Bombeiros

por Francisco Seco

Orden de fuego

Hablo de los años ochenta. Yo era un crío y mi familia se movía por Portugal. Por el norte, donde – según dejó dicho un pintor – es fácil pintar colinas y ríos si se cogen varios botes de pintura verde y se vierten al azar sobre el lienzo. Pero de junio a agosto, en esa sinfonía esmeralda se mezclaba, todos los días, un largo trazo rojizo. El fuego formaba parte del paisaje.

No se podía viajar un día de verano cualquiera de Coimbra a Valença do Minho – unos 300 kilómetros largos por el interior: Viseu, Peso da Régua, Amarante, Guimarães, Braga, Ponte de Lima – sin ver al menos tres o cuatro incendios por el camino. Franjas anaranjadas que serpenteaban entre el verde de las colinas, manchas negras por el cielo. Alguna vez se acercaban a la carretera, saltaban al otro lado; se atravesaban con un decidido apretón en el acelerador y el suspiro: este coche es de gasóleo, no prende.

En todos los pueblos por las que se pasaba entre muros de granito, tejas antiguas y viñas sobre los portales, el mejor edificio era el de los Bombeiros Voluntários, con sus camiones de escalera y mangueras, como sacados de un museo, pero primorosamente pintados de rojo y relucientes siempre, listos a intervenir. El orgullo local: aquí no se hace la mili, aquí uno se mete a bombero si quiere defender la patria. O al menos la patria chica. Cuando el fuego se acercaba a un pueblo. Porque mientras estuviera en el monte, parecía importar poco. A veces se veía a un labrador solitario, su hacha en la mano, observar las llamas.

Nunca me lo decían con claridad – debió de ser ilegal ya entonces – pero la impresión era que gran parte de estos incendios los provocaban los propios campesinos para acabar con la maleza.
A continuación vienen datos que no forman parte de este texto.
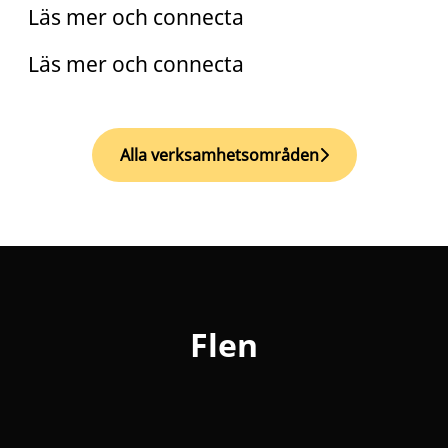
Läs mer och connecta
Läs mer och connecta
Alla verksamhetsområden
Flen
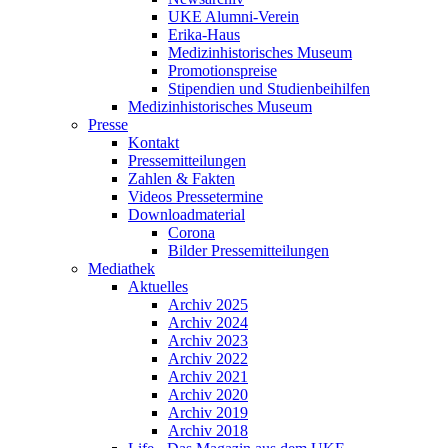
UKE Alumni-Verein
Erika-Haus
Medizinhistorisches Museum
Promotionspreise
Stipendien und Studienbeihilfen
Medizinhistorisches Museum
Presse
Kontakt
Pressemitteilungen
Zahlen & Fakten
Videos Pressetermine
Downloadmaterial
Corona
Bilder Pressemitteilungen
Mediathek
Aktuelles
Archiv 2025
Archiv 2024
Archiv 2023
Archiv 2022
Archiv 2021
Archiv 2020
Archiv 2019
Archiv 2018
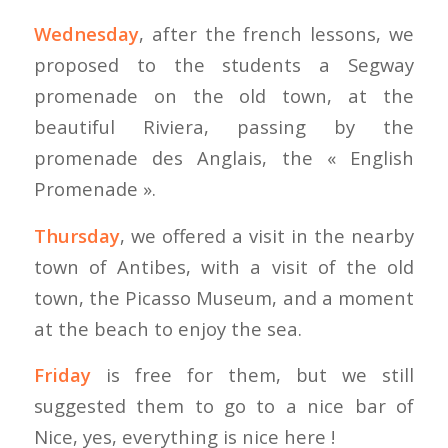
Wednesday
, after the french lessons, we
proposed to the students a Segway
promenade on the old town, at the
beautiful Riviera, passing by the
promenade des Anglais, the « English
Promenade ».
Thursday
, we offered a visit in the nearby
town of Antibes, with a visit of the old
town, the Picasso Museum, and a moment
at the beach to enjoy the sea.
Friday
is free for them, but we still
suggested them to go to a nice bar of
Nice, yes, everything is nice here !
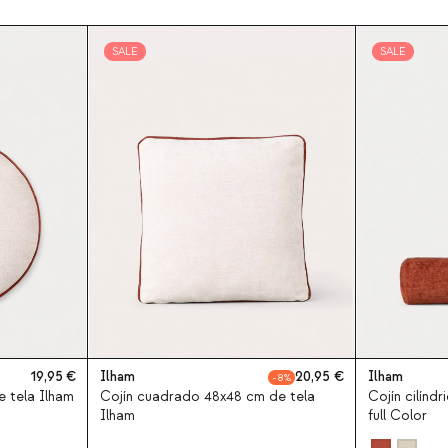
SALE
SALE
19,95
Ilham
20,95
Ilham
8
 tela Ilham
Cojín cuadrado 48x48 cm de tela
Cojín cilínd
Ilham
full Color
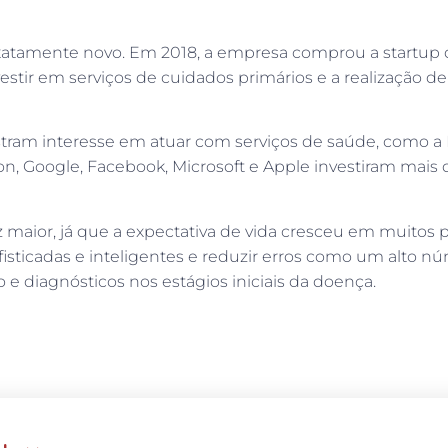
atamente novo. Em 2018, a empresa comprou a startup 
vestir em serviços de cuidados primários e a realização de
m interesse em atuar com serviços de saúde, como a M
n, Google, Facebook, Microsoft e Apple investiram mais 
ior, já que a expectativa de vida cresceu em muitos p
ofisticadas e inteligentes e reduzir erros como um alto n
e diagnósticos nos estágios iniciais da doença.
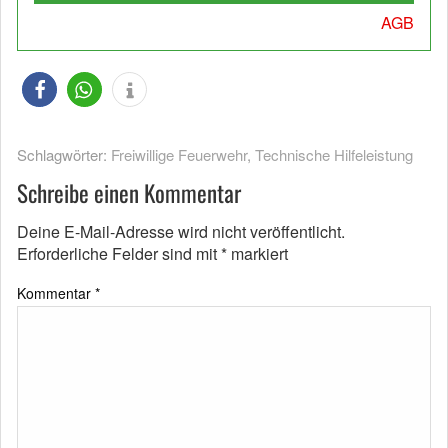
AGB
Schlagwörter:
Freiwillige Feuerwehr
,
Technische Hilfeleistung
Schreibe einen Kommentar
Deine E-Mail-Adresse wird nicht veröffentlicht.
Erforderliche Felder sind mit
*
markiert
Kommentar
*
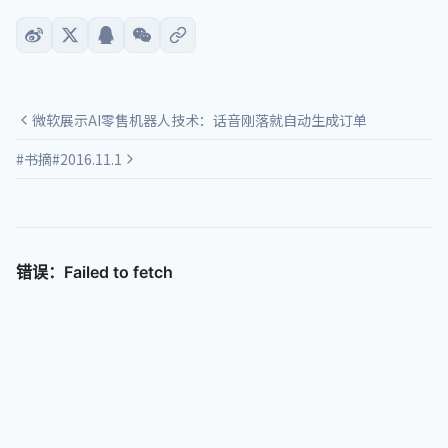
微软展示AI零售机器人技术：话音刚落就自动生成订单
#书摘#2016.11.1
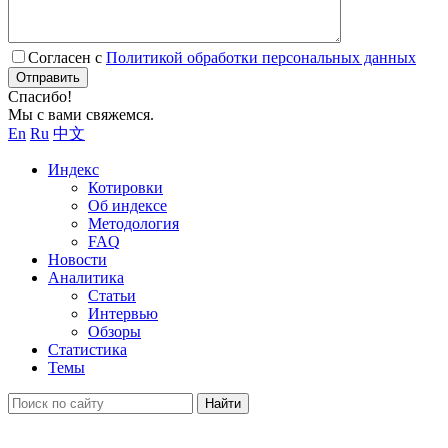
Согласен с
Политикой обработки персональных данных
Отправить
Спасибо!
Мы с вами свяжемся.
En
Ru
中文
Индекс
Котировки
Об индексе
Методология
FAQ
Новости
Аналитика
Статьи
Интервью
Обзоры
Статистика
Темы
Найти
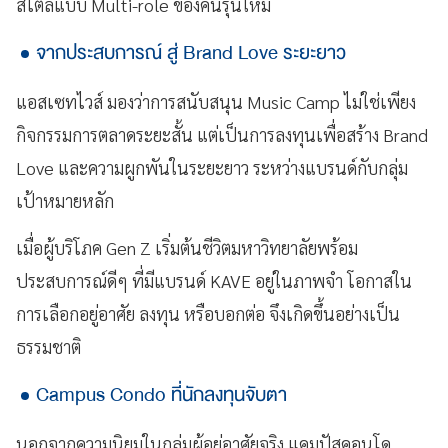
สไตล์แบบ Multi-role ของคนรุ่นใหม่
จากประสบการณ์ สู่ Brand Love ระยะยาว
แอสเซทไวส์ มองว่าการสนับสนุน Music Camp ไม่ใช่เพียง
กิจกรรมการตลาดระยะสั้น แต่เป็นการลงทุนเพื่อสร้าง Brand
Love และความผูกพันในระยะยาว ระหว่างแบรนด์กับกลุ่ม
เป้าหมายหลัก
เมื่อผู้บริโภค Gen Z เริ่มต้นชีวิตมหาวิทยาลัยพร้อม
ประสบการณ์ดีๆ ที่มีแบรนด์ KAVE อยู่ในภาพจำ โอกาสใน
การเลือกอยู่อาศัย ลงทุน หรือบอกต่อ จึงเกิดขึ้นอย่างเป็น
ธรรมชาติ
Campus Condo ที่นักลงทุนจับตา
นอกจากความนิยมในกลุ่มผู้อยู่อาศัยจริง แคมปัสคอนโด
El sotobosque de aulaga y zarzamora entrelazadas era imposible de desbrozar a mano, y seguía siendo una misión de Sísifo tras inventarse la motosierra: de los tallos cortados y abandonados en el suelo brotaban nuevos arbustos en semanas. El fuego era lo único que limpiaba el monte. A veces, tras un incendio, en la colina aparecían casas enteras que durante años habían estado invisibles, devorados, engullidos por la marea verde, tras irse sus habitantes. Y lo que parecía una destrucción, no siempre lo era tanto: Recuerdo una colina de pinos que vi con doce años, convertida en un paisaje apocalíptico de cenizas negras, troncos cubiertos de hollín. A los pocos años era una jungla de nuevo: los pinos habían sobrevivido al incendio.

El fuego era un aliado. Bien para volver a cultivar unas leiras dejadas a su suerte demasiado rato – tres o cuatro años bastaban para convertir una terraza de tomateras y col en una jungla impenetrable – , bien para evitarse trámites, talar toda la colina de eucaliptos y vender la madera. ¿El riesgo de que se les fuera de las manos? Lo asumían: como asumían la onda expansiva de la dinamita que colocaban en las canteras de granito, tras el vino agraz la única riqueza de la región, ganada con sudor.

Pero este orden de las cosas significaba, verano tras verano, poner al tablero casa, vida, futuro, el propio y el de todos los vecinos y de quienes pasaran por ahí. Un viento que girase de imprevisto, un abril con menos días de lluvia que lo habitual, tal vez una canícula un grado más caliente que el año pasado, podían convertir una comarca entera en un infierno. Sin que siquiera los bombeiros voluntários pudieran hacer más que sacrificar su propia vida. Porque el riesgo es mortal cuando se trata de jugar con fuego.